Abstract
Purpose :
Recently, the riboflavin/UV-A collagen cross-linking (UV-CXL) clinical technique to treat corneal keratoconus has been applied locally in the cornea for patient-specific treatment. We hypothesize that a confocal air-coupled ultrasonic optical coherence elastography (ACUS-OCE) system can detect local changes of corneal elasticity in vivo under localized and global UV-CXL in rabbits.
Methods :
ACUS-OCE measurements were made in four Dutch-Belted rabbits (n = 8 corneas) in the following protocol: (1) the left cornea was measured before (untreated: UT) and after half-treated (HT) UV-CXL; and (2) the right cornea was measured before and after full-treated (FT) UV-CXL. The ACUS-OCE setup includes a spectral-domain optical coherence tomography system coaligned with an air-coupled 1 MHz ultrasonic transducer that produced mechanical excitation (Lamb waves) at the apex of the corneas. Corneal thickness and Lamb wave speed were measured along four meridians: superior, inferior, nasal, and temporal. Finally, a modified Rayleigh-Lamb equation was used to convert wave speed into shear modulus.
Results :
Lamb wave speed maps (Fig. 1a) along the inferior-superior direction are shown for the UT, HF, and FT corneas with UV-CXL. The inferior meridian (i.e., UV-CXL treated) in the HT cornea case was stiffer (~7.14 m/s) than its superior (untreated) meridian (~5.88 m/s).
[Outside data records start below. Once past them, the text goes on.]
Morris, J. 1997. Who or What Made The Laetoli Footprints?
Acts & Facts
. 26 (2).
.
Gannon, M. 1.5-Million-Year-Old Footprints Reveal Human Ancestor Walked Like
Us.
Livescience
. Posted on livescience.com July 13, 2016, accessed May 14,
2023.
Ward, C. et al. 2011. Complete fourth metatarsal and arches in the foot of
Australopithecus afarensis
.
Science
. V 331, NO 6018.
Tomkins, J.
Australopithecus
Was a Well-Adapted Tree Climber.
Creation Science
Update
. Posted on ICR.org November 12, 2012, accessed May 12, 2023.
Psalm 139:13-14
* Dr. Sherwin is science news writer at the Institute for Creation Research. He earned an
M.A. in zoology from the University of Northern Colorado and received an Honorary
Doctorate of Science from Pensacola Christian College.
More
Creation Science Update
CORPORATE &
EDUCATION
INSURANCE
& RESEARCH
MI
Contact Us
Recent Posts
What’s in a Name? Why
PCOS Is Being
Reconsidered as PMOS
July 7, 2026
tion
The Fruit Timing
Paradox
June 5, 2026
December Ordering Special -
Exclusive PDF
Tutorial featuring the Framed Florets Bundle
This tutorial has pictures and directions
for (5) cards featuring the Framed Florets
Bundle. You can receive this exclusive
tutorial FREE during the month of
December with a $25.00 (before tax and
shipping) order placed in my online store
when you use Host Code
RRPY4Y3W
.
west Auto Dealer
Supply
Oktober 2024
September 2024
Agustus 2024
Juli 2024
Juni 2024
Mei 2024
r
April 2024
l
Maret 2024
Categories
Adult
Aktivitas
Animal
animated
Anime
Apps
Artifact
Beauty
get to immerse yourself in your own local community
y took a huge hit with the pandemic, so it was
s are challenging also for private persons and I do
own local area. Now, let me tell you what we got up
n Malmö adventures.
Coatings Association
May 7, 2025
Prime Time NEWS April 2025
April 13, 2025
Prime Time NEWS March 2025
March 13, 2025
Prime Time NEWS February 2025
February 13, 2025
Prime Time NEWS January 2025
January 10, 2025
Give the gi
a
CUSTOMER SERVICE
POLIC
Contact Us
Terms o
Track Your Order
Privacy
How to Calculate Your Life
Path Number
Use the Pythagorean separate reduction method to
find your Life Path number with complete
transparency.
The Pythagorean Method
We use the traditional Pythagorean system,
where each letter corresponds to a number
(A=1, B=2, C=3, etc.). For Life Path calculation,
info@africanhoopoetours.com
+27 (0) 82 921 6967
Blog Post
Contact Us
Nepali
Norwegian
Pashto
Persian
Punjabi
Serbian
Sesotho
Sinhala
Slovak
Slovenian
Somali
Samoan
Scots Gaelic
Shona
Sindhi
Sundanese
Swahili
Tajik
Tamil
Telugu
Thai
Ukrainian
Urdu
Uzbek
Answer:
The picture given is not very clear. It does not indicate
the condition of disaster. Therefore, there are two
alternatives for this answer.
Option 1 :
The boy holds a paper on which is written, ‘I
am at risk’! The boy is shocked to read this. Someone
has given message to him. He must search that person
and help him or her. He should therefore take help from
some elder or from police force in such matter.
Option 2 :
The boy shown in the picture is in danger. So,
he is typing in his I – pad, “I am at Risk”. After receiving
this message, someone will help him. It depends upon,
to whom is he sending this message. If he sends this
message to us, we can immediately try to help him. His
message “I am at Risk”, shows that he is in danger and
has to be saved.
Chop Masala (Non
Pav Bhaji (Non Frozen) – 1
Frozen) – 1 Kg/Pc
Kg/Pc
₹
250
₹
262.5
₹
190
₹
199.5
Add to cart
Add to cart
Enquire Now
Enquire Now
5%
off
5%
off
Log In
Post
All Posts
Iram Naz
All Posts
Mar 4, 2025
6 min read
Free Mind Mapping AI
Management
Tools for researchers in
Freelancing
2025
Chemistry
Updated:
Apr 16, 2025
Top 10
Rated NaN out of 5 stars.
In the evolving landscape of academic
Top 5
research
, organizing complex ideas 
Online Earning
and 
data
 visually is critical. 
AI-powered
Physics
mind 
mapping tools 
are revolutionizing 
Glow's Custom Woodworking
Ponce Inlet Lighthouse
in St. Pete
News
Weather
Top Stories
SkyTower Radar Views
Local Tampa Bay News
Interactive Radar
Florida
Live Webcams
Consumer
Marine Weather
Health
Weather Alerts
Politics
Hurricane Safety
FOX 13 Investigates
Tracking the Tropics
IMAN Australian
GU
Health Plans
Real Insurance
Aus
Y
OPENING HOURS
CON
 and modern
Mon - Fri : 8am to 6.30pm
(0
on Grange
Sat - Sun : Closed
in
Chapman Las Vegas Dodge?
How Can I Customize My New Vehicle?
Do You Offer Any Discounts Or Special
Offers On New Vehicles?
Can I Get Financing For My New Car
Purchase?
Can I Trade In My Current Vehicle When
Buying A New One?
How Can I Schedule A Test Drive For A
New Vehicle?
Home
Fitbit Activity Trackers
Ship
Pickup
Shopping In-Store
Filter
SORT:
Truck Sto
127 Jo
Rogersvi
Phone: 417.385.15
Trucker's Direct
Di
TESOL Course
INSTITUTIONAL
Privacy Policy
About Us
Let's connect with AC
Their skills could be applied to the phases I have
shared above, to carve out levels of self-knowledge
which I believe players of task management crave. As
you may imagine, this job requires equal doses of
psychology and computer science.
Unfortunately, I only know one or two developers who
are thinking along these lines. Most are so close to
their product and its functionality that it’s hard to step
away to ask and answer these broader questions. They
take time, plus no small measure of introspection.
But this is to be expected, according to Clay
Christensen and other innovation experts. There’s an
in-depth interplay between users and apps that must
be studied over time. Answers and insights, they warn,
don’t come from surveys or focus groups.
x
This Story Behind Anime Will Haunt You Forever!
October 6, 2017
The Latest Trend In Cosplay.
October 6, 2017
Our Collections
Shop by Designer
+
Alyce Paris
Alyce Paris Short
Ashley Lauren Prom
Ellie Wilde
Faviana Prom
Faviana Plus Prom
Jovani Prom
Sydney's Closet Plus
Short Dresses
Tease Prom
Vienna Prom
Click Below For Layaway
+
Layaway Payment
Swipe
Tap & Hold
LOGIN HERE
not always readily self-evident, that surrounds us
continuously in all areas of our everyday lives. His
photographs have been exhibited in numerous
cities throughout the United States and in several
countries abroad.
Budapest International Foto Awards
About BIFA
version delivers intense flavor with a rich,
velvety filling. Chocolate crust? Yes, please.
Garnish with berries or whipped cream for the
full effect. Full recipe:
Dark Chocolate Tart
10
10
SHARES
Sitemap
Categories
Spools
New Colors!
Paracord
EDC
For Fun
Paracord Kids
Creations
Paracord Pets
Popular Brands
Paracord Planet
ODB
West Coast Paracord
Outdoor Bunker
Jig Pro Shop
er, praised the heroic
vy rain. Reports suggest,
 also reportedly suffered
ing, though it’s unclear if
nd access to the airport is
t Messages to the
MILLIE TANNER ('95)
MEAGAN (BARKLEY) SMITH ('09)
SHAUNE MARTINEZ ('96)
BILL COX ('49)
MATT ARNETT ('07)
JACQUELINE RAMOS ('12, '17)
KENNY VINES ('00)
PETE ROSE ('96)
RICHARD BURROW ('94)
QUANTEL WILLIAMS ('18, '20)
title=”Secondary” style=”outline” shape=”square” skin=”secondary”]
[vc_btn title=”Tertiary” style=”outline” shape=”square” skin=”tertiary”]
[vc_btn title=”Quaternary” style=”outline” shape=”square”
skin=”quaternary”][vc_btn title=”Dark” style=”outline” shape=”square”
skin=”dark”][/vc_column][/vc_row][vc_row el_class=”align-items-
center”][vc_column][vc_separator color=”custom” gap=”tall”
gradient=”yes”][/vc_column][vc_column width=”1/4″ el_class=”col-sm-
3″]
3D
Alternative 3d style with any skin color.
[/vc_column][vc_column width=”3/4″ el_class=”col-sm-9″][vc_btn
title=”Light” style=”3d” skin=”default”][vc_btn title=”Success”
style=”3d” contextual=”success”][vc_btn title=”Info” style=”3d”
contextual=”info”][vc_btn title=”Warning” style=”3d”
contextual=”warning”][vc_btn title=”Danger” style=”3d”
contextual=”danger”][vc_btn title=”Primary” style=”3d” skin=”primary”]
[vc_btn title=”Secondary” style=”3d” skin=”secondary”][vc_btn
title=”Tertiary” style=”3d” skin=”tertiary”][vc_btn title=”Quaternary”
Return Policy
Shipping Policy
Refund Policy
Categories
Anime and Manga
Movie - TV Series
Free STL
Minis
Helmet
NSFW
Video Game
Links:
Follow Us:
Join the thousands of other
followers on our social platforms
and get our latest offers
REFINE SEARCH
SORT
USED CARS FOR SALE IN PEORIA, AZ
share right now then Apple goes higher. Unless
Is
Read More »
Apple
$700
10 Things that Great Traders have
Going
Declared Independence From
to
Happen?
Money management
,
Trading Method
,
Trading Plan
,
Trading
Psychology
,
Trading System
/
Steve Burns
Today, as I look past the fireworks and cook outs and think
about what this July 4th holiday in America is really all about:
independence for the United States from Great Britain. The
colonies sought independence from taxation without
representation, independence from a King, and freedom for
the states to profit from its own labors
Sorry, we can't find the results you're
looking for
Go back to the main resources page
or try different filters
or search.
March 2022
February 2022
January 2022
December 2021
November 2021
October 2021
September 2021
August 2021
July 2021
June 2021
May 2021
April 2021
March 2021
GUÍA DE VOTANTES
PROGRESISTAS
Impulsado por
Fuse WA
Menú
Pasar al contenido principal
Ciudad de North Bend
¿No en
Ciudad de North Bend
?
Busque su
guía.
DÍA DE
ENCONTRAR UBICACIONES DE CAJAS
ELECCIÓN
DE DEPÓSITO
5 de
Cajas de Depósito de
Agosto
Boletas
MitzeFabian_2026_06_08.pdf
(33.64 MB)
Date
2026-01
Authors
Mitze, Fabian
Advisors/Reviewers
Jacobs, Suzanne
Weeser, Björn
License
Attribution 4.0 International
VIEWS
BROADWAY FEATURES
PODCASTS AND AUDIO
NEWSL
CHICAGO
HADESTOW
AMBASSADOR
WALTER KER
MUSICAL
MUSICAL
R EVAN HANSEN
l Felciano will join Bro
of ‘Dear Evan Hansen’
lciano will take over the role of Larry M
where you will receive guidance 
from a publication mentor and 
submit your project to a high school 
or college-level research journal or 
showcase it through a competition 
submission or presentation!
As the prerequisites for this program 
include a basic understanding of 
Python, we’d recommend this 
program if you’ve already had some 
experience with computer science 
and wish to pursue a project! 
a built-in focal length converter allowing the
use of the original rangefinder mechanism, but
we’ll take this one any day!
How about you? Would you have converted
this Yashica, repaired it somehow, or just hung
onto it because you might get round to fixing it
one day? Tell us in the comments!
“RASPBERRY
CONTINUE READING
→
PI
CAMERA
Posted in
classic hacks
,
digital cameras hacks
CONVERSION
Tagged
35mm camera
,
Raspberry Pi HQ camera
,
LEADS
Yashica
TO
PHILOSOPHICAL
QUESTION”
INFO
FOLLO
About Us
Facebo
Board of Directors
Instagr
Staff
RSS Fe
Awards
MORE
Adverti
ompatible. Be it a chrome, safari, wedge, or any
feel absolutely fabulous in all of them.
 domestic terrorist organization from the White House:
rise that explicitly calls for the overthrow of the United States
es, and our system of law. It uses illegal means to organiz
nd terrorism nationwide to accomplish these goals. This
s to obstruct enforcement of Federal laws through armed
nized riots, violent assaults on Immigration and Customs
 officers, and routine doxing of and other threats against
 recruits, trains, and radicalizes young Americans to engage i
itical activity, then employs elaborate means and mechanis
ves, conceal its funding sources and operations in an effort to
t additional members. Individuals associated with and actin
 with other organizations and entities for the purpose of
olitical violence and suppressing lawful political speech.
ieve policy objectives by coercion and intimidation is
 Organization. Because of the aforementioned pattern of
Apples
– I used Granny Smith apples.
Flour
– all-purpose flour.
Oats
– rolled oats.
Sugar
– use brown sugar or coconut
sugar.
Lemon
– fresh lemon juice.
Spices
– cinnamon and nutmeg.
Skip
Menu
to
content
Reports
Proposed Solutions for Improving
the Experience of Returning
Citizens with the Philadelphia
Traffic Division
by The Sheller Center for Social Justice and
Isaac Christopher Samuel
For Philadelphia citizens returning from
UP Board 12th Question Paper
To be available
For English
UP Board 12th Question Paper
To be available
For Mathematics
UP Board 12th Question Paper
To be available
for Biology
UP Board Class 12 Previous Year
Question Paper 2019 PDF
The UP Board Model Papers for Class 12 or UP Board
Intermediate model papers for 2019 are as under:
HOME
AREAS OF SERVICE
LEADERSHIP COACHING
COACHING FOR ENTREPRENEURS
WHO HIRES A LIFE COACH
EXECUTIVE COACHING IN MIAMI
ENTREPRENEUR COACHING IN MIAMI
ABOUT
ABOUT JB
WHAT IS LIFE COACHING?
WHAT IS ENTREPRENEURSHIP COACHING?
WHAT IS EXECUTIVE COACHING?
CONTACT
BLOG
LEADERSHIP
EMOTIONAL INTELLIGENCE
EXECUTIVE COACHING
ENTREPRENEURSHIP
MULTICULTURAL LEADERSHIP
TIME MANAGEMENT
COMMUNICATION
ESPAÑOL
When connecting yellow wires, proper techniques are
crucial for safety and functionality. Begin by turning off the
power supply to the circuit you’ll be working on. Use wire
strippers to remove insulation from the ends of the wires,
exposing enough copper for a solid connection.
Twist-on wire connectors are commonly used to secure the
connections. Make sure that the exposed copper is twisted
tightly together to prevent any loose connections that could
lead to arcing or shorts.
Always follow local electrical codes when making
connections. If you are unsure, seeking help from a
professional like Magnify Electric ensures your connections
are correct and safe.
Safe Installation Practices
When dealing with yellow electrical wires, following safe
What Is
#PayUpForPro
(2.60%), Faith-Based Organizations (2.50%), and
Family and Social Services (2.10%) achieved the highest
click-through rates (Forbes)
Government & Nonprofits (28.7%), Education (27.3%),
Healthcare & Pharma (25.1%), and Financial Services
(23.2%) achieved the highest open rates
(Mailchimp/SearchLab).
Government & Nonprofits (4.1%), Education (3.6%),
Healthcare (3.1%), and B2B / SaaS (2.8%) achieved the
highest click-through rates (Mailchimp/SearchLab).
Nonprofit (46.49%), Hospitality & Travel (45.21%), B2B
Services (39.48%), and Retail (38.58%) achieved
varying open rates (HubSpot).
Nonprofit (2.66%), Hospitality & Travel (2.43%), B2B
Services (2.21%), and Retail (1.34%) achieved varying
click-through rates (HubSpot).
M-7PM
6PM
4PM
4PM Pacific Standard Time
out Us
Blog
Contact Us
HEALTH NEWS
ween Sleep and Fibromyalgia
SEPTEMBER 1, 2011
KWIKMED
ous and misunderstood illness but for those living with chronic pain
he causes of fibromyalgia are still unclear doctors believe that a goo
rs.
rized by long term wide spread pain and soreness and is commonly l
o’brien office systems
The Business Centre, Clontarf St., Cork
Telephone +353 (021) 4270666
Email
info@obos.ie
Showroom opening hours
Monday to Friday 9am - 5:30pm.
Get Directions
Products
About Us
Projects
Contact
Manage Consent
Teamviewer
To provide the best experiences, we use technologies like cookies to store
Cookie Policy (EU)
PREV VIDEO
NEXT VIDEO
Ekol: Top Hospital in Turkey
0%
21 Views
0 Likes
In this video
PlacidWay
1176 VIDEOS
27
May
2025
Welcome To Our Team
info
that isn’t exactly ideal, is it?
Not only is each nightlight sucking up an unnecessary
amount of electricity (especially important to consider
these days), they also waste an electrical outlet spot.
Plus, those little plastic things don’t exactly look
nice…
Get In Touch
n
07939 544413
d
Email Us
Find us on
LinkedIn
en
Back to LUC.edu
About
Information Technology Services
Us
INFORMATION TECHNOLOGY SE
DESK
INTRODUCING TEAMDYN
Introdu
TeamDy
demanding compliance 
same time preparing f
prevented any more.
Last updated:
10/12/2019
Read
Moreover, the speed map for the FT case was symmetric and showed a marked speed elevation (~7.66 m/s) compared to the UT case (~5.31 m/s). There was a significant increase in the shear modulus in the inferior meridian of the left HT corneas (p < .001) after localized UV-CXL (Fig. 1b). Similarly, for the right FT corneas, there is a significant increase in shear modulus (p < .001) in all meridians after full UV-CXL.
Conclusions :
In this work, we have demonstrated that ACUS-OCE can detect localized untreated and UV-CXL treated regions in the same cornea in vivo. This technology shows great potential for the monitoring and customization of patient-specific UV-CXL treatment.
This abstract was presented at the 2022 ARVO Annual Meeting, held in Denver, CO, May 1-4, 2022, and virtually.